● **PROBLEM STATEMENT**
Retype each entry exactly.

● **DATA EXCERPTS**
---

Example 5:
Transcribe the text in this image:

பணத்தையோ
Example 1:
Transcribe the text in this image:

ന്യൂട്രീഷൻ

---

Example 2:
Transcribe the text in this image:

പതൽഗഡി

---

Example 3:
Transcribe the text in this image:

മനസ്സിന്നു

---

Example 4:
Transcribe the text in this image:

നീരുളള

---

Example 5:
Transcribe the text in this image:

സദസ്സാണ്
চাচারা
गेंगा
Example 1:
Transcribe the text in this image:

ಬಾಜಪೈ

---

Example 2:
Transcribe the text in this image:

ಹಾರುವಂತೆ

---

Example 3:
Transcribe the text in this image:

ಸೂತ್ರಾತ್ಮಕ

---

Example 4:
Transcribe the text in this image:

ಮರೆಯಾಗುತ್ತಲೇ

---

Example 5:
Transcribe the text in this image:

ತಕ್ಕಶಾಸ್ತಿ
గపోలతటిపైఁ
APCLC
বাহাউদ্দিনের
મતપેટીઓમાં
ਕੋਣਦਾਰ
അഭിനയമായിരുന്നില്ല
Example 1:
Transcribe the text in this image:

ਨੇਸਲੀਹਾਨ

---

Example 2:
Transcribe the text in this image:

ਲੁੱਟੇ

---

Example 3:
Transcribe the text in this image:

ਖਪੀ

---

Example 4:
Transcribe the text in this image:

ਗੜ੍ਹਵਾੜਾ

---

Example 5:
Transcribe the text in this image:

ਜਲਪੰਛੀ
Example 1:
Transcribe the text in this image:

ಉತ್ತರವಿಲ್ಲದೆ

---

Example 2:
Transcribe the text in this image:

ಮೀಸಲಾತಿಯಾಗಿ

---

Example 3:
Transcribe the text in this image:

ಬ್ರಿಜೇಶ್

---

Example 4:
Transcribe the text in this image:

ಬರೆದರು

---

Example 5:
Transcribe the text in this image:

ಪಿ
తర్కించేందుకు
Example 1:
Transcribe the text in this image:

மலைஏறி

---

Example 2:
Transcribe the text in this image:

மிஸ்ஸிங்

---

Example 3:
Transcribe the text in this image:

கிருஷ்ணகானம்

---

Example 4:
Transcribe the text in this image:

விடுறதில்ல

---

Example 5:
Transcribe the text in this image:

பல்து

● **ANSWER SPACE**
---

Example 5:
Transcribe the text in this image:

பணத்தையோ
Example 1:
Transcribe the text in this image:

ന്യൂട്രീഷൻ

---

Example 2:
Transcribe the text in this image:

പതൽഗഡി

---

Example 3:
Transcribe the text in this image:

മനസ്സിന്നു

---

Example 4:
Transcribe the text in this image:

നീരുളള

---

Example 5:
Transcribe the text in this image:

സദസ്സാണ്
চাচারা
गेंगा
Example 1:
Transcribe the text in this image:

ಬಾಜಪೈ

---

Example 2:
Transcribe the text in this image:

ಹಾರುವಂತೆ

---

Example 3:
Transcribe the text in this image:

ಸೂತ್ರಾತ್ಮಕ

---

Example 4:
Transcribe the text in this image:

ಮರೆಯಾಗುತ್ತಲೇ

---

Example 5:
Transcribe the text in this image:

ತಕ್ಕಶಾಸ್ತಿ
గపోలతటిపైఁ
APCLC
বাহাউদ্দিনের
મતપેટીઓમાં
ਕੋਣਦਾਰ
അഭിനയമായിരുന്നില്ല
Example 1:
Transcribe the text in this image:

ਨੇਸਲੀਹਾਨ

---

Example 2:
Transcribe the text in this image:

ਲੁੱਟੇ

---

Example 3:
Transcribe the text in this image:

ਖਪੀ

---

Example 4:
Transcribe the text in this image:

ਗੜ੍ਹਵਾੜਾ

---

Example 5:
Transcribe the text in this image:

ਜਲਪੰਛੀ
Example 1:
Transcribe the text in this image:

ಉತ್ತರವಿಲ್ಲದೆ

---

Example 2:
Transcribe the text in this image:

ಮೀಸಲಾತಿಯಾಗಿ

---

Example 3:
Transcribe the text in this image:

ಬ್ರಿಜೇಶ್

---

Example 4:
Transcribe the text in this image:

ಬರೆದರು

---

Example 5:
Transcribe the text in this image:

ಪಿ
తర్కించేందుకు
Example 1:
Transcribe the text in this image:

மலைஏறி

---

Example 2:
Transcribe the text in this image:

மிஸ்ஸிங்

---

Example 3:
Transcribe the text in this image:

கிருஷ்ணகானம்

---

Example 4:
Transcribe the text in this image:

விடுறதில்ல

---

Example 5:
Transcribe the text in this image:

பல்து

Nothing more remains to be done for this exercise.